The focus remains throughout on the handsome, self- centered Cesar (Eduardo Noriega), whose amoral character leads him to betray his best friend when such a deception suits his needs and whose ego will not permit him to sleep with the same woman twice. Obsessively pursued by the passionate Nuria (Najwa Nimri), he is immediately captivated by the cooler Sofia (Penelope Cruz), currently dating his best pal, Pelayo (Fele Martinez). When Sofia tentatively responds to his flirtations, the jealous Nuria reacts viciously. Inviting Cesar for one last ride in her car, Nuria floors the accelerator and, deliberately plunging off a cliff, she kills herself and grossly disfigures Cesar's face.
Like Gaston Leroux's Phantom of the Opera, Cesar must hide his face behind a mask, having discovered to no one's surprise that Sofia no longer bears the same feeling toward him that she had the first time around. When plastic surgeons inform him that a new procedure will allow them to restore his original good looks, he can scarcely believe his good fortune. But shortly after he recovers his comely features under a dazzling array of futuristic machinery, he begins to suspect that what he sees is not necessarily what exists.
Amenabar delivers spine-tingling tension at select points in the drama, particularly when the good-looking Cesar looks in the mirror only to discover that his maimed visage has returned, and especially in one stark moment of horror when the woman with whom he is making love turns into the person he has tried to elude and who is thought to have died in the crash. While "Open Your Eyes" deals throughout with life's dualities--with the gap between appearance and reality and our inability to grasp thoroughly what goes on in the minds of others--its principal appeal lies in its enigma. We are challenged by the writers and director to figure out exactly what is going on; to determine who is the real Cesar and who is the actual Sofia.
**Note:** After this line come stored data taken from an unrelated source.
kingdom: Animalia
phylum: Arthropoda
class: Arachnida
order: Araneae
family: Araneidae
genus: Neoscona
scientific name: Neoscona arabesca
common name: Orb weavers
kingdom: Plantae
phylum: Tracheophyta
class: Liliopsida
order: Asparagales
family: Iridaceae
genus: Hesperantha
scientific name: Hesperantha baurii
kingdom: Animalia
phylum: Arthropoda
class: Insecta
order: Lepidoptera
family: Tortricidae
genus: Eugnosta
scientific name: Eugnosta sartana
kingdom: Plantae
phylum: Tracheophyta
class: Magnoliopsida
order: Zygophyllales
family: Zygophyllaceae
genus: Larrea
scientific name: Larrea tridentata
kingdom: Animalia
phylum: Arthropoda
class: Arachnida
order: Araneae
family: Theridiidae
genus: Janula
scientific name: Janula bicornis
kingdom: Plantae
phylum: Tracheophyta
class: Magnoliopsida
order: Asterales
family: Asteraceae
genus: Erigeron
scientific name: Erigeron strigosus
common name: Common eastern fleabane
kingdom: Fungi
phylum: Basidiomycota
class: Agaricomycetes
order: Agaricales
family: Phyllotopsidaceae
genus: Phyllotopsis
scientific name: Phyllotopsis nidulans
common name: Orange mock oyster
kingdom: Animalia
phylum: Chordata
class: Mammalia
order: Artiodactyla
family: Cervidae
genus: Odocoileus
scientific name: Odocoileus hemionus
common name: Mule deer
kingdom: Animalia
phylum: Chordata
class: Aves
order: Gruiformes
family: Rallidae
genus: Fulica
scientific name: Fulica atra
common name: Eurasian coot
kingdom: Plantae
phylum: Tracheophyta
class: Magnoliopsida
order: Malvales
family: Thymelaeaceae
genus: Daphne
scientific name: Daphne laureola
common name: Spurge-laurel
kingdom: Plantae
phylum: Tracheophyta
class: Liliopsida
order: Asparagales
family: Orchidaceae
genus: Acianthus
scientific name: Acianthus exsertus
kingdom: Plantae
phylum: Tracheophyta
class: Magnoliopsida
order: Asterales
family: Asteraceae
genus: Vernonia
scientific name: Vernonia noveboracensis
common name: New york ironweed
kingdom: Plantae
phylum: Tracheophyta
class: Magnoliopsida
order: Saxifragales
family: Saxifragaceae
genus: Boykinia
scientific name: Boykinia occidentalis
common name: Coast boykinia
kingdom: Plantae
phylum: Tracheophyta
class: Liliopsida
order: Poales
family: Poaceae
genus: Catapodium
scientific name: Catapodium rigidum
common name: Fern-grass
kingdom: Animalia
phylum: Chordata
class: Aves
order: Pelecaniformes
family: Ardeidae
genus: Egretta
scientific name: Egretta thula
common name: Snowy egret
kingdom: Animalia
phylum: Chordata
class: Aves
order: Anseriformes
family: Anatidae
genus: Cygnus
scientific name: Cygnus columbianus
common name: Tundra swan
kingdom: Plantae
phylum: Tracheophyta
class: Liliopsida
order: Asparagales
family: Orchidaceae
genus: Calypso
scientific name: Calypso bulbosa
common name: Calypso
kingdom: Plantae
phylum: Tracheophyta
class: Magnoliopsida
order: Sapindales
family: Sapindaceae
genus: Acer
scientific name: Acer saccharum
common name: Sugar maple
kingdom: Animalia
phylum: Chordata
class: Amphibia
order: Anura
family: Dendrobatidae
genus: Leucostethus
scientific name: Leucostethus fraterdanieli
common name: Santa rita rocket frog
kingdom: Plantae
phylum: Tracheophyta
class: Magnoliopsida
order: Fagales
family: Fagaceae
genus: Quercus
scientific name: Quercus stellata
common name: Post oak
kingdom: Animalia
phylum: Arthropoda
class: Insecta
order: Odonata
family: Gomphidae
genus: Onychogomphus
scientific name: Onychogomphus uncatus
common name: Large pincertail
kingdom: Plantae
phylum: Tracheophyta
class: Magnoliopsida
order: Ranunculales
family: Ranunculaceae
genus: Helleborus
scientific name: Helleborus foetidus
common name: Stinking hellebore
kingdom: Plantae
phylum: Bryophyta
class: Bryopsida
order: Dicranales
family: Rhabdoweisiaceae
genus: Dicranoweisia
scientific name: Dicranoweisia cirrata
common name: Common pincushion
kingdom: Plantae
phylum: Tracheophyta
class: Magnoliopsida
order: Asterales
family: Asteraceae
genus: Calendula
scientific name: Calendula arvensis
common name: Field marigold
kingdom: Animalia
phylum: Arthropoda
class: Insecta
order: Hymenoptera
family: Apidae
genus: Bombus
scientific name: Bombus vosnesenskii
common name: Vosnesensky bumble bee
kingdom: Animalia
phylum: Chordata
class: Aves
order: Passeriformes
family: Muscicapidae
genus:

In that regard it shares the stage with the most puzzling movie of David Lynch's output, his 1997 "Lost Highway," about a jazz musician who believes his wife is having an affair and suddenly finds himself the main suspect in a murder he has no recollection of committing. While Lynch's plot is as baffling as ever two years after its initial screening, "Open Your Eyes" seems to reveal The Answer in the final seconds. Therein lies its major flaw. We in the audience sit upright, perplexed about the cloudy visions which are tossed before our eyes, assessing that all will be clarified in the concluding scene. When the big payoff does finally arrive, we cannot help feeling let down by the film's copout. While Amenabar might have unravelled the many quandaries of the picture in a more intriguing and clever manner, he takes the easiest way out.
Nonetheless "Open Your Eyes" is well acted by a primarily young cast headed by Eduardo Noriega and possesses several particularly bold images that take good advantage of the qualities of the medium.